Sapinho fimbriado
A ilha de Fuerteventura tem uma espinha dorsal montanhosa que, por ser intermitente e de altura moderada, não representa obstáculo sério à deslocação entre a costa oriental, virada para África, e a costa ocidental aberta ao infinito azul. As estradas esquivam-se agilmente por vales e planícies, servindo o recorte das montanhas para proporcionar um horizonte menos monótono a quem por elas transite. Com poucas excepções, os cumes mais escarpados não têm acesso por estrada, e quem queira ascender a eles terá que se lançar em caminhadas que o calor e a falta de sombra podem tornar penosas. A montanha Cardón, erguendo-se acima dos 660 metros de altitude, está situada a sul da vila de Pájara, e é a última elevação importante antes do istmo arenoso que faz a ligação à península de Jandía. Subindo por um trilho não muito declivoso, são apenas dois quilómetros para chegarmos a uma pequena ermida encravada na vertente oeste da montanha, num lugar onde as paredes rochosas ressumam uma humidade permanente. É o toque de reunir para umas tantas plantas de outro modo incapazes de sobreviver à aridez das encostas circundantes. Até a avenca (Adiantum capillus-veneris), que tão bem conhecemos de muros e fontes em latitudes mais benignas, teve a arte e ousadia de aqui se instalar. A ela se juntam pequenas amostras de vegetação endémica, com destaque para o malmequer arbustivo Asteriscus sericeus e para a crucífera Crambe sventenii, nenhum dos dois com disposição para florir no período natalício, o da nossa visita a Fuerteventura. Lá em cima, na crista rochosa a que só chegaríamos, e com esforço redobrado, se tivéssemos tomado outro trilho, a cobertura vegetal anunciava-se mais rica — valeria bem a visita em época do ano mais propícia, mas desta vez reservámos todo o nosso fôlego para a subida ao pico da Zarza.

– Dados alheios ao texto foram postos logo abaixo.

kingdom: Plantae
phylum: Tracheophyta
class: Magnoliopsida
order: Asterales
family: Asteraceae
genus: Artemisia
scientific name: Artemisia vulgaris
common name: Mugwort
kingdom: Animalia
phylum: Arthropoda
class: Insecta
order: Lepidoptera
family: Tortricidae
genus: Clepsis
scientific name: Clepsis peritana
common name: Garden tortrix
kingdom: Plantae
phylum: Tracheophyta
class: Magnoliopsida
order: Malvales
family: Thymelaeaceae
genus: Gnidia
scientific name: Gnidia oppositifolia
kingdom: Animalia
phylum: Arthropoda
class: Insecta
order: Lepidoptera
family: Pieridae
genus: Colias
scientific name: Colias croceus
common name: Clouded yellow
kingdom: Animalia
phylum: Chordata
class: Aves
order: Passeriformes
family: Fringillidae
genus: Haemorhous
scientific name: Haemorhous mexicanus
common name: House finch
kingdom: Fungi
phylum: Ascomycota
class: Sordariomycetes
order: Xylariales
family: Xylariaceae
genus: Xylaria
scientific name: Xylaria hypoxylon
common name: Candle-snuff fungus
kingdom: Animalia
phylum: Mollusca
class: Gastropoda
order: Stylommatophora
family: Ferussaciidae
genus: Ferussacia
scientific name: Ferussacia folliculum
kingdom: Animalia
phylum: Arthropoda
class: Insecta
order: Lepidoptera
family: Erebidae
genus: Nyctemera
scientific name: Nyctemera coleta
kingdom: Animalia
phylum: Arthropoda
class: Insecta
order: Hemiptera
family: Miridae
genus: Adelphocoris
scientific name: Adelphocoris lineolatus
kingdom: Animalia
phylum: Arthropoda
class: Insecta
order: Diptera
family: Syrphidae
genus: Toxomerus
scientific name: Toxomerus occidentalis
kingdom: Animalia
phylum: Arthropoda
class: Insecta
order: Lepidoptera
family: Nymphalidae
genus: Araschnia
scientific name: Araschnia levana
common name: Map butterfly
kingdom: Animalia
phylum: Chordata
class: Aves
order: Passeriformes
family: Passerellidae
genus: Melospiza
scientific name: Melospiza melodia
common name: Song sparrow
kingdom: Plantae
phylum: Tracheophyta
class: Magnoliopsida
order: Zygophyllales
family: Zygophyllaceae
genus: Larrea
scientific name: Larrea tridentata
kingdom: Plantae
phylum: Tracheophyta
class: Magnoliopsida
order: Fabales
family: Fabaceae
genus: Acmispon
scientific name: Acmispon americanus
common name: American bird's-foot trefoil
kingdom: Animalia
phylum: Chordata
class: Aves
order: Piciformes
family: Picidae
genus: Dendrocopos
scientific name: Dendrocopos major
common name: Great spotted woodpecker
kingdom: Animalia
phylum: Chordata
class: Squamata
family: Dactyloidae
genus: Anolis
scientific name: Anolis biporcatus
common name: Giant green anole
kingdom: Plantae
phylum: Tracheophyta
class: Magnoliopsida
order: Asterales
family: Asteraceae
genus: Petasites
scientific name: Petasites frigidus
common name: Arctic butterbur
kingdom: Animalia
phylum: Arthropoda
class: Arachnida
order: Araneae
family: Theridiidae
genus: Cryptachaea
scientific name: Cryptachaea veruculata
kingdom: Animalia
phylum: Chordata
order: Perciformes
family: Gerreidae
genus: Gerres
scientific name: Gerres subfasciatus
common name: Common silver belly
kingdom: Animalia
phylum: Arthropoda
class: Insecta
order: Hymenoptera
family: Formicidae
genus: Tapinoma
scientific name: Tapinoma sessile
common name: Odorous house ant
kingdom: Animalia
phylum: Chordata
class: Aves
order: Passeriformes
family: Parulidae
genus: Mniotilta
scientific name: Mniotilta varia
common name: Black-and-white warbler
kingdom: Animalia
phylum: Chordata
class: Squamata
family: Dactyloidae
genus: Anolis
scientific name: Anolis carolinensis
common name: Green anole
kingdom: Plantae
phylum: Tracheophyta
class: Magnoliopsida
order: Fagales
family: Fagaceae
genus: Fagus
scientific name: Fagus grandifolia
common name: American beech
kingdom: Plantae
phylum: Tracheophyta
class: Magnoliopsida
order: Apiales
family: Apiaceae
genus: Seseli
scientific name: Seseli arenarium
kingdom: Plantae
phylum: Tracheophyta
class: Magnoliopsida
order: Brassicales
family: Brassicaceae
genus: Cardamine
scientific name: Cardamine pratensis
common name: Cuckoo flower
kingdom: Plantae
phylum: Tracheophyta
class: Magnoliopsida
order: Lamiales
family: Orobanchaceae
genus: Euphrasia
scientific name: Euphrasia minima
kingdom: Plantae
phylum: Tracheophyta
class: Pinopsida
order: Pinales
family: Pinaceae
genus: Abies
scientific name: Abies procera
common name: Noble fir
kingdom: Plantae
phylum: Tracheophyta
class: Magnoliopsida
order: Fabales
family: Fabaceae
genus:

Sapinho é o nome comum em português para as plantas do género Spergularia e outras com elas aparentadas. São plantas rasteiras, com folhas lineares, carnudas, e flores pequenas, de cinco pétalas, em tons que vão do branco ao rosa ou ao roxo. Em Portugal continental, a Spergularia purpurea é muito frequente em sítios secos e pedregosos, aparecendo até em caminhos e outros sítios pisoteados; em rochas de beira-mar, surge a S. rupicola (ou, se estivermos nos Açores, a S. azorica); em sapais e estuários, aparecem a S. media e a S. marina.
Embora preferíssemos ter encontrado maior variedade de plantas floridas, foi reconfortante que tenha sido um sapinho a dar um fugaz apontamento de cor à nossa subida à montanha Cardón. Com base lenhosa e flores de um rosa vivo, a Spergularia fimbriata distingue-se facilmente das suas congéneres com que estamos familiarizados, não deixando de ser óbvia a sua inscrição na mesma linhagem. Dessa vez vimos apenas um exemplar, mas é de supor que mais houvesse a altitudes mais elevadas, e atestando isso mesmo a planta novamente se deixou ver (não em flor) no pico da Zarza. É provável, assim, que em Fuerteventura a espécie se restrinja aos picos montanhosos, mas nas outras ilhas onde ocorre (Tenerife, Grã-Canária e Lanzarote) a sua ecologia diversifica-se, e a planta surge também em zonas de baixa altitude próximas da costa.
A S. fimbriata não é exclusiva das Canárias, pois tem presença reportada em Marrocos e na Península Ibérica. De facto, ela integra oficialmente a flora portuguesa, por ter sido, em várias ocasiões (todas remontando à década de 80 do século passado), encontrada nas Berlengas e na Ria Formosa. É de recear que esteja extinta no nosso país, mas, se não for esse o caso, talvez um controlo mais empenhado do chorão (Carpobrotus edulis) nas Berlengas possibilite o seu reaparecimento.